In this paper, singular backward stochastic nonlinear Volterra differential equation is introduced which is an untreated topic in recent literature. To derive an adapted pair of stochastic processes, we first formulated fundamental lemma which plays a crucial role in the theory of singular BSDE. The main results in our paper were to show existence and uniqueness of an adapted solution to (1.1) in infinite dimensional setting using non-Lipschitz condition.
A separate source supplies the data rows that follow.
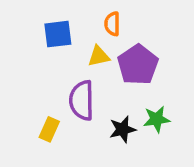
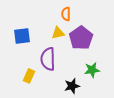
blue square: (58, 34) -> (22, 36), moved
black star: (123, 129) -> (72, 86), moved

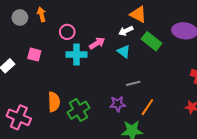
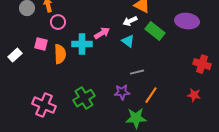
pink circle: (67, 32) -> (58, 22), moved
orange semicircle: (54, 102) -> (60, 54), moved
pink cross: (19, 117) -> (44, 105), moved

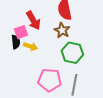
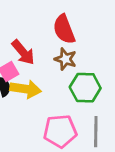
yellow arrow: (31, 46) -> (26, 89), size x1.5

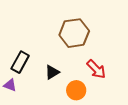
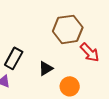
red arrow: (96, 69) -> (90, 52), moved

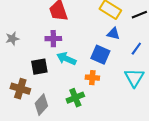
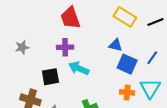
blue triangle: (113, 34) -> (116, 45), moved
blue square: (100, 55) -> (127, 64), moved
orange cross: (92, 78) -> (127, 92), moved

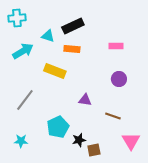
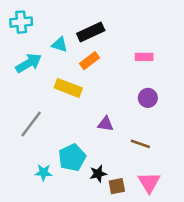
orange rectangle: (72, 49) -> (89, 61), turned -42
cyan star: (21, 141) -> (43, 172), moved
pink triangle: (131, 141) -> (149, 182), moved

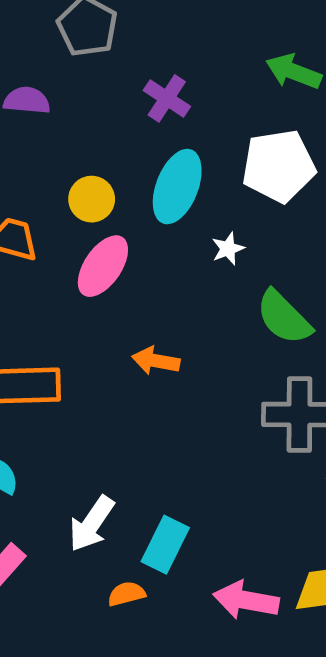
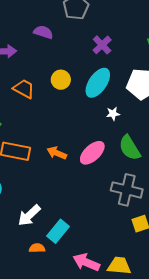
pink ellipse: (103, 266) -> (92, 153), moved
orange arrow: (156, 361) -> (57, 153), moved

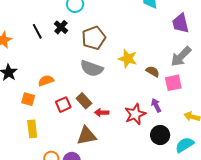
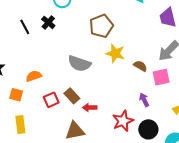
brown pentagon: (94, 38) -> (101, 26), moved
red star: (135, 114) -> (123, 121), moved

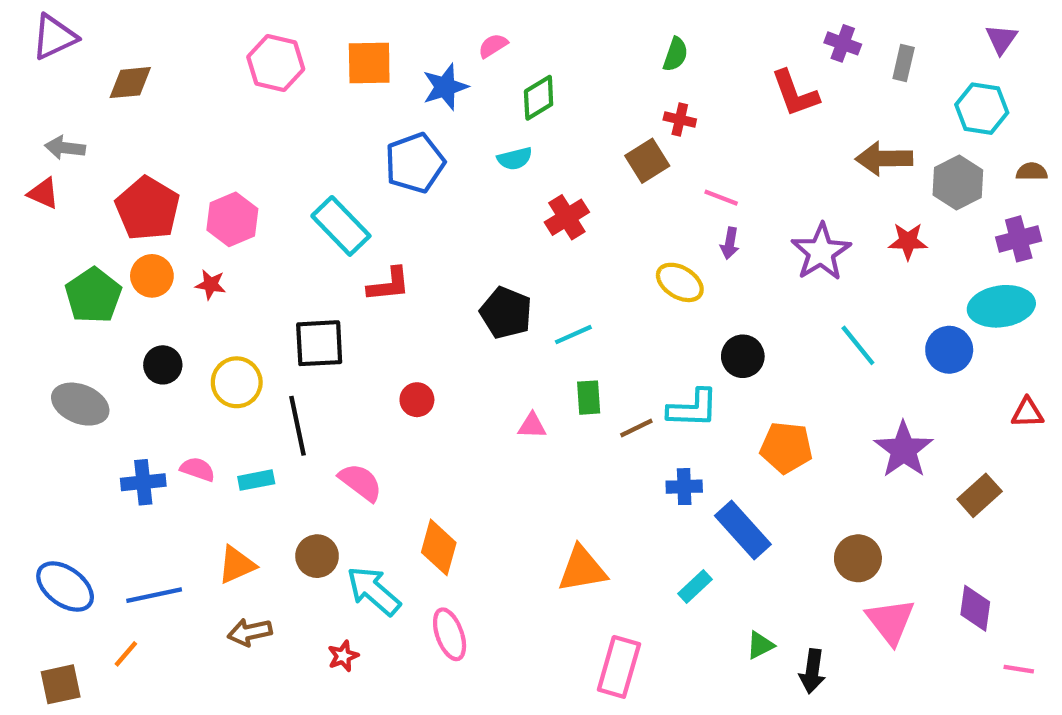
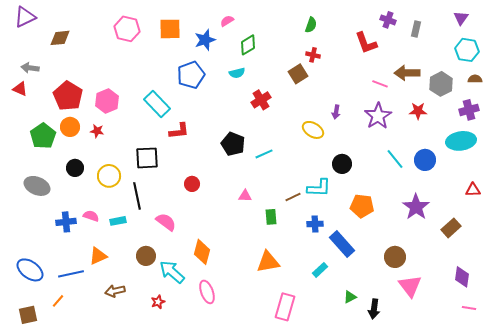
cyan hexagon: (982, 109) -> (467, 50), moved
pink line: (721, 198) -> (380, 84), moved
blue circle: (949, 350) -> (425, 160), moved
green rectangle: (589, 398) -> (271, 217), moved
orange triangle: (237, 565) -> (98, 256), moved
purple diamond: (975, 608) -> (462, 277), moved

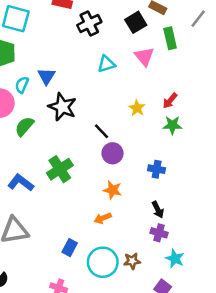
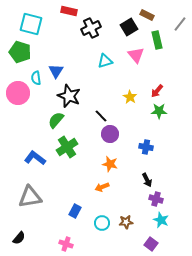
cyan semicircle: (22, 85) -> (36, 78), turned -32
green semicircle: (24, 126) -> (56, 120), moved
purple cross: (159, 233) -> (156, 199), moved
cyan circle: (103, 262) -> (102, 223), size x0.6

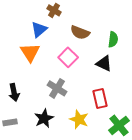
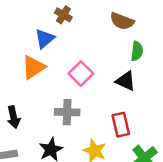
brown semicircle: (80, 32) -> (122, 21), moved
orange triangle: (30, 52) -> (33, 67), turned 30
gray cross: (57, 88) -> (67, 112), turned -30

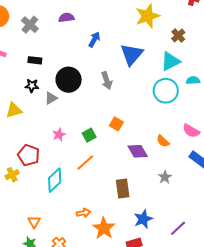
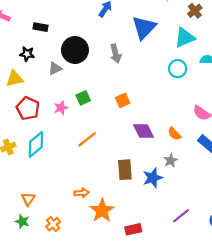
black star: (32, 86) -> (27, 54), moved
cyan circle: (166, 91) -> (178, 69), size x0.7
orange square: (116, 124) -> (123, 100), turned 32
green square: (89, 135) -> (83, 98), moved
orange semicircle: (163, 141) -> (174, 134), moved
red pentagon: (29, 155) -> (28, 108), moved
cyan diamond: (55, 180) -> (36, 144), moved
blue star: (143, 219) -> (153, 178), moved

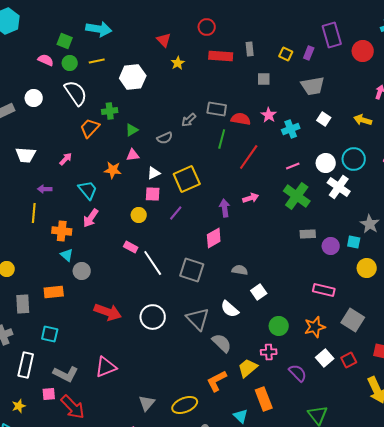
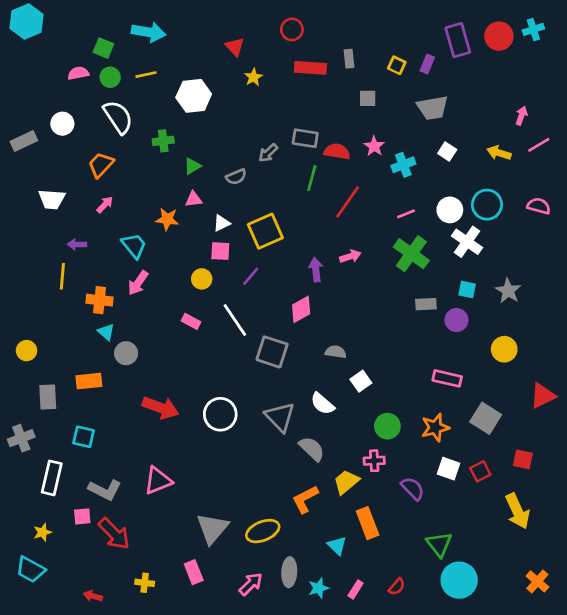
red circle: (363, 51) -> (499, 36), moved
pink semicircle: (46, 60) -> (78, 73), turned -35
orange trapezoid: (90, 128) -> (101, 165), moved
cyan square: (354, 242) -> (467, 290), moved
white line: (153, 263) -> (235, 320), moved
white square: (325, 358) -> (448, 469), turned -30
gray triangle: (147, 403) -> (212, 528), size x1.5

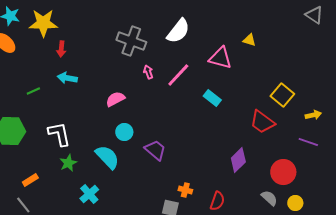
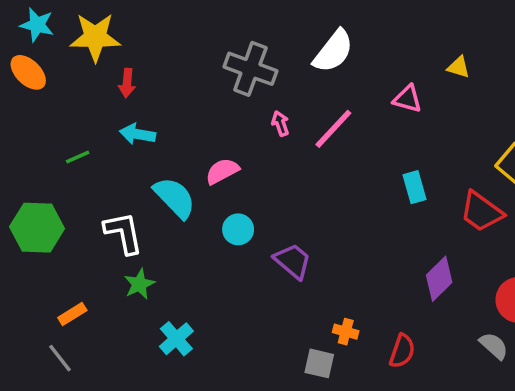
pink triangle: (220, 58) -> (407, 99), size x0.7
cyan rectangle: (212, 98) -> (414, 187), moved, turned 36
cyan semicircle: (107, 157) -> (175, 198), moved

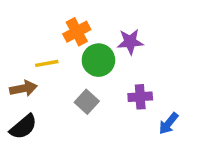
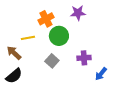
purple star: (130, 42) -> (78, 13), moved
brown arrow: (23, 88) -> (14, 53), turned -126

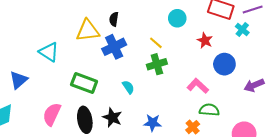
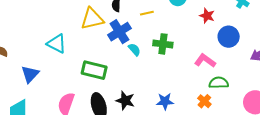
yellow line: (156, 43) -> (147, 13), moved, turned -48
green cross: (157, 64) -> (163, 44), turned 30
cyan semicircle: (128, 87) -> (134, 50), moved

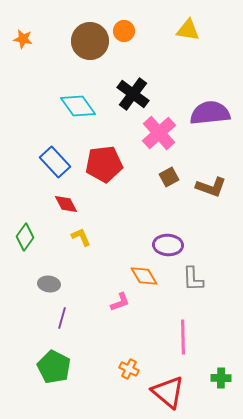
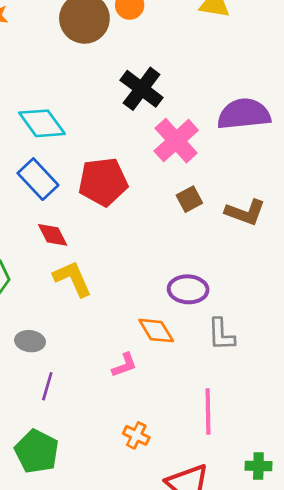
cyan diamond: (78, 106) -> (42, 123), moved
yellow L-shape: (81, 237) -> (73, 279), size x1.5
orange cross: (129, 369) -> (136, 435), moved

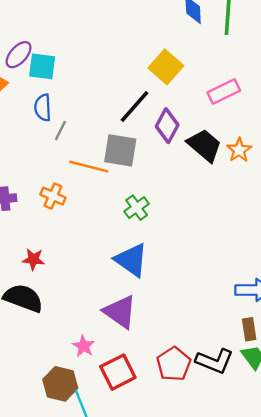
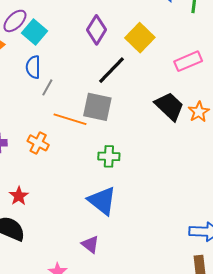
cyan square: (42, 66) -> (35, 32), turned 30
purple diamond: (167, 126) -> (96, 30), moved
green cross: (137, 208) -> (109, 156), turned 35
red star: (33, 259) -> (19, 196), turned 30
purple triangle: (120, 312) -> (90, 244), size x0.6

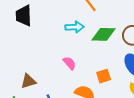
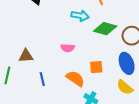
pink semicircle: (69, 63) -> (68, 48), turned 120

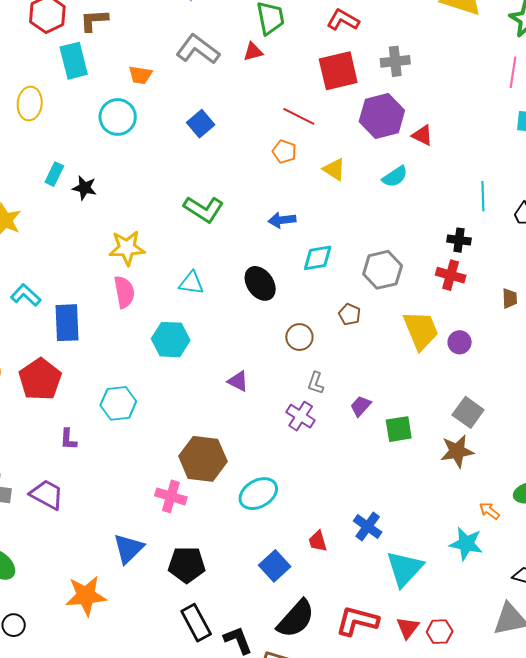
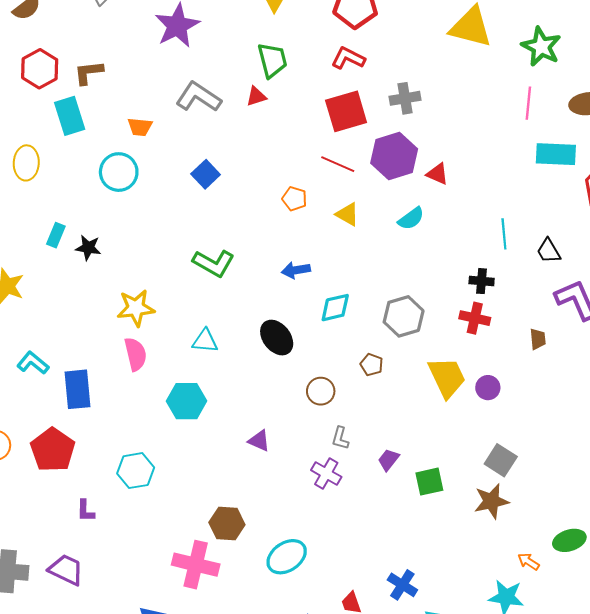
red line: (299, 116) -> (338, 164), moved
brown hexagon: (203, 459) -> (227, 524), size x0.7
pink cross: (171, 496) -> (196, 565), size x1.4

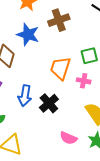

In doing so, we constructed Picard type approximation. The key point in the proof of main results was to apply extended martingale representation theorem and Bihari’s inequality.

Since our results are sufficiently new in the theory of BSDEs, there are still open problems to discuss regarding their applications to finance and optimal control theory using stochastic maximum principle. Our aim is solving high-dimensional nonlinear backward stochastic differential equations using Deep learning algorithms in the future work.